→ **Your instructions**
Output the records exactly, with no line skipped.

(Recorded data)
____________________

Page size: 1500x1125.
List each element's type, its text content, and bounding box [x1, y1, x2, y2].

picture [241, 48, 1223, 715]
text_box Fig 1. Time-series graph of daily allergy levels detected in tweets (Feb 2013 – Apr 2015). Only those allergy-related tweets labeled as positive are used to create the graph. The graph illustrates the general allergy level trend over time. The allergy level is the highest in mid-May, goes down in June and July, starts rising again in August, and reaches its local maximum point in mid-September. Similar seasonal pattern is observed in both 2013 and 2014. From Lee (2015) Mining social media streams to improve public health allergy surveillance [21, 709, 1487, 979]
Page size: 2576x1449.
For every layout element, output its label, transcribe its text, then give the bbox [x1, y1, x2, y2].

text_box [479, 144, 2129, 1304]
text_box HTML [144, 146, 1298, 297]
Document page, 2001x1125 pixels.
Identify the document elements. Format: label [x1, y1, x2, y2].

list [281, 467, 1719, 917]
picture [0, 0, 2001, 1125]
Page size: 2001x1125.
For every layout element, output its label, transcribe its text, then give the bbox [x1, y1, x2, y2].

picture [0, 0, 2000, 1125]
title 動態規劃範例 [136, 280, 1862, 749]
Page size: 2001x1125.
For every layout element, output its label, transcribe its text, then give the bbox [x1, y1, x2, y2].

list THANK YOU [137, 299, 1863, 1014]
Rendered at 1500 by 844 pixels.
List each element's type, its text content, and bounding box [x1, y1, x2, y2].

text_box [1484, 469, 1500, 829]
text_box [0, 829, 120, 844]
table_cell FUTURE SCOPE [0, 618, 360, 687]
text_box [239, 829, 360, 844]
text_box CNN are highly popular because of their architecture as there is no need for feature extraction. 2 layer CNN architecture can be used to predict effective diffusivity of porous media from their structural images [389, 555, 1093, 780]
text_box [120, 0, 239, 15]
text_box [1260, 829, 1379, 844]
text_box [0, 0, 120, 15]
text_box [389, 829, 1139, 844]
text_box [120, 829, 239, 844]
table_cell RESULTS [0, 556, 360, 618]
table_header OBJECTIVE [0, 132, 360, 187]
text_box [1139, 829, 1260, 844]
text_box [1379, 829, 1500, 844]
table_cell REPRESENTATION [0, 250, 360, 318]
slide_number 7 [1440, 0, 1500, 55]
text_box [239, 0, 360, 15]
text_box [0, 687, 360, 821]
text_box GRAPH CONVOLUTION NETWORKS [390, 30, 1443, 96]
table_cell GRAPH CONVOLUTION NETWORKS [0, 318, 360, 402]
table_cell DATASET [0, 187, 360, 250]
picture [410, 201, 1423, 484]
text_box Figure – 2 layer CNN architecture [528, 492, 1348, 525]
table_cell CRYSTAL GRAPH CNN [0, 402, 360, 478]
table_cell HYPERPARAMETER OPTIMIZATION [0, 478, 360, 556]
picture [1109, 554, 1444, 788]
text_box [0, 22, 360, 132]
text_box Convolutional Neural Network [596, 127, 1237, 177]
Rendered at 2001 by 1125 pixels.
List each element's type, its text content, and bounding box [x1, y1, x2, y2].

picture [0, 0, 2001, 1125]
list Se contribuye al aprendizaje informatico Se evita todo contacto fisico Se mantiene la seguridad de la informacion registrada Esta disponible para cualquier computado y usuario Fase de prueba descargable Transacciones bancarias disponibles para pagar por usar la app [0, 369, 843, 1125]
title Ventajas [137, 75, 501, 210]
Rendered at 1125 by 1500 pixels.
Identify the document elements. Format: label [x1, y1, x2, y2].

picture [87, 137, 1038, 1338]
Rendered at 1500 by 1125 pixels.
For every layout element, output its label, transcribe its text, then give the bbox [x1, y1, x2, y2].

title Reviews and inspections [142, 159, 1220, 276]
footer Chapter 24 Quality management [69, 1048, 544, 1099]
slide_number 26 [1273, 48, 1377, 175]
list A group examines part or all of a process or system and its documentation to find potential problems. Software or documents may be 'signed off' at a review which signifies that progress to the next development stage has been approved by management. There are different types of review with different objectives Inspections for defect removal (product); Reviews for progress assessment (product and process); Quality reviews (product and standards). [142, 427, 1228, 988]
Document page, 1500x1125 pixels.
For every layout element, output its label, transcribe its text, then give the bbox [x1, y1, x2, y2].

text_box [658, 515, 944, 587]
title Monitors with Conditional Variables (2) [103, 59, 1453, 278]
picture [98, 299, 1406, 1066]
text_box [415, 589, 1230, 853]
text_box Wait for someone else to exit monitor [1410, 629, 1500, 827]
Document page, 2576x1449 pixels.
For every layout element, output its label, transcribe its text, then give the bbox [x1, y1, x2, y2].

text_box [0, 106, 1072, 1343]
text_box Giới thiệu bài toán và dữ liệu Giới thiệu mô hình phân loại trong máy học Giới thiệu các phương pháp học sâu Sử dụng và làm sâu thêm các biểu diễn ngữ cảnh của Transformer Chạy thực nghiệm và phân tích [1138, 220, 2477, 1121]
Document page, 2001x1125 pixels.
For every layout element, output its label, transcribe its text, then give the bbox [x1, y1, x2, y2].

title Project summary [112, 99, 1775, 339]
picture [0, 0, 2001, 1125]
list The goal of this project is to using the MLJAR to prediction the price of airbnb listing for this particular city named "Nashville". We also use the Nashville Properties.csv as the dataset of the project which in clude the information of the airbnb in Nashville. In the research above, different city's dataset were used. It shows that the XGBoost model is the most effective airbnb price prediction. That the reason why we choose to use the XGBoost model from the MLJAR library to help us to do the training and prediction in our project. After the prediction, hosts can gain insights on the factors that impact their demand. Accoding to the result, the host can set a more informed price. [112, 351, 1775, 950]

____________________

→ **Worked solution**
Page size: 1500x1125.
List each element's type, its text content, and bounding box [x1, y1, x2, y2].

picture [241, 48, 1223, 715]
text_box Fig 1. Time-series graph of daily allergy levels detected in tweets (Feb 2013 – Apr 2015). Only those allergy-related tweets labeled as positive are used to create the graph. The graph illustrates the general allergy level trend over time. The allergy level is the highest in mid-May, goes down in June and July, starts rising again in August, and reaches its local maximum point in mid-September. Similar seasonal pattern is observed in both 2013 and 2014. From Lee (2015) Mining social media streams to improve public health allergy surveillance [21, 709, 1487, 979]
Page size: 2576x1449.
For every layout element, output its label, transcribe its text, then give the bbox [x1, y1, x2, y2].

text_box [479, 144, 2129, 1304]
text_box HTML [144, 146, 1298, 297]
Document page, 2001x1125 pixels.
Identify the document elements. Format: label [x1, y1, x2, y2].

list [281, 467, 1719, 917]
picture [0, 0, 2001, 1125]
Page size: 2001x1125.
For every layout element, output its label, transcribe its text, then give the bbox [x1, y1, x2, y2].

picture [0, 0, 2000, 1125]
title 動態規劃範例 [136, 280, 1862, 749]
Page size: 2001x1125.
For every layout element, output its label, transcribe its text, then give the bbox [x1, y1, x2, y2].

list THANK YOU [137, 299, 1863, 1014]
Rendered at 1500 by 844 pixels.
List each element's type, its text content, and bounding box [x1, y1, x2, y2].

text_box [1484, 469, 1500, 829]
text_box [0, 829, 120, 844]
table_cell FUTURE SCOPE [0, 618, 360, 687]
text_box [239, 829, 360, 844]
text_box CNN are highly popular because of their architecture as there is no need for feature extraction. 2 layer CNN architecture can be used to predict effective diffusivity of porous media from their structural images [389, 555, 1093, 780]
text_box [120, 0, 239, 15]
text_box [1260, 829, 1379, 844]
text_box [0, 0, 120, 15]
text_box [389, 829, 1139, 844]
text_box [120, 829, 239, 844]
table_cell RESULTS [0, 556, 360, 618]
table_header OBJECTIVE [0, 132, 360, 187]
text_box [1139, 829, 1260, 844]
text_box [1379, 829, 1500, 844]
table_cell REPRESENTATION [0, 250, 360, 318]
slide_number 7 [1440, 0, 1500, 55]
text_box [239, 0, 360, 15]
text_box [0, 687, 360, 821]
text_box GRAPH CONVOLUTION NETWORKS [390, 30, 1443, 96]
table_cell GRAPH CONVOLUTION NETWORKS [0, 318, 360, 402]
table_cell DATASET [0, 187, 360, 250]
picture [410, 201, 1423, 484]
text_box Figure – 2 layer CNN architecture [528, 492, 1348, 525]
table_cell CRYSTAL GRAPH CNN [0, 402, 360, 478]
table_cell HYPERPARAMETER OPTIMIZATION [0, 478, 360, 556]
picture [1109, 554, 1444, 788]
text_box [0, 22, 360, 132]
text_box Convolutional Neural Network [596, 127, 1237, 177]
Rendered at 2001 by 1125 pixels.
List each element's type, its text content, and bounding box [x1, y1, x2, y2].

picture [0, 0, 2001, 1125]
list Se contribuye al aprendizaje informatico Se evita todo contacto fisico Se mantiene la seguridad de la informacion registrada Esta disponible para cualquier computado y usuario Fase de prueba descargable Transacciones bancarias disponibles para pagar por usar la app [0, 369, 843, 1125]
title Ventajas [137, 75, 501, 210]
Rendered at 1125 by 1500 pixels.
Identify the document elements. Format: label [x1, y1, x2, y2].

picture [87, 137, 1038, 1338]
Rendered at 1500 by 1125 pixels.
For every layout element, output its label, transcribe its text, then give the bbox [x1, y1, x2, y2].

title Reviews and inspections [142, 159, 1220, 276]
footer Chapter 24 Quality management [69, 1048, 544, 1099]
slide_number 26 [1273, 48, 1377, 175]
list A group examines part or all of a process or system and its documentation to find potential problems. Software or documents may be 'signed off' at a review which signifies that progress to the next development stage has been approved by management. There are different types of review with different objectives Inspections for defect removal (product); Reviews for progress assessment (product and process); Quality reviews (product and standards). [142, 427, 1228, 988]
Document page, 1500x1125 pixels.
For every layout element, output its label, transcribe its text, then give the bbox [x1, y1, x2, y2].

text_box [658, 515, 944, 587]
title Monitors with Conditional Variables (2) [103, 59, 1453, 278]
picture [98, 299, 1406, 1066]
text_box [415, 589, 1230, 853]
text_box Wait for someone else to exit monitor [1410, 629, 1500, 827]
Document page, 2576x1449 pixels.
For every layout element, output its label, transcribe its text, then give the bbox [x1, y1, x2, y2].

text_box [0, 106, 1072, 1343]
text_box Giới thiệu bài toán và dữ liệu Giới thiệu mô hình phân loại trong máy học Giới thiệu các phương pháp học sâu Sử dụng và làm sâu thêm các biểu diễn ngữ cảnh của Transformer Chạy thực nghiệm và phân tích [1138, 220, 2477, 1121]
Document page, 2001x1125 pixels.
For every layout element, output its label, transcribe its text, then give the bbox [x1, y1, x2, y2].

title Project summary [112, 99, 1775, 339]
picture [0, 0, 2001, 1125]
list The goal of this project is to using the MLJAR to prediction the price of airbnb listing for this particular city named "Nashville". We also use the Nashville Properties.csv as the dataset of the project which in clude the information of the airbnb in Nashville. In the research above, different city's dataset were used. It shows that the XGBoost model is the most effective airbnb price prediction. That the reason why we choose to use the XGBoost model from the MLJAR library to help us to do the training and prediction in our project. After the prediction, hosts can gain insights on the factors that impact their demand. Accoding to the result, the host can set a more informed price. [112, 351, 1775, 950]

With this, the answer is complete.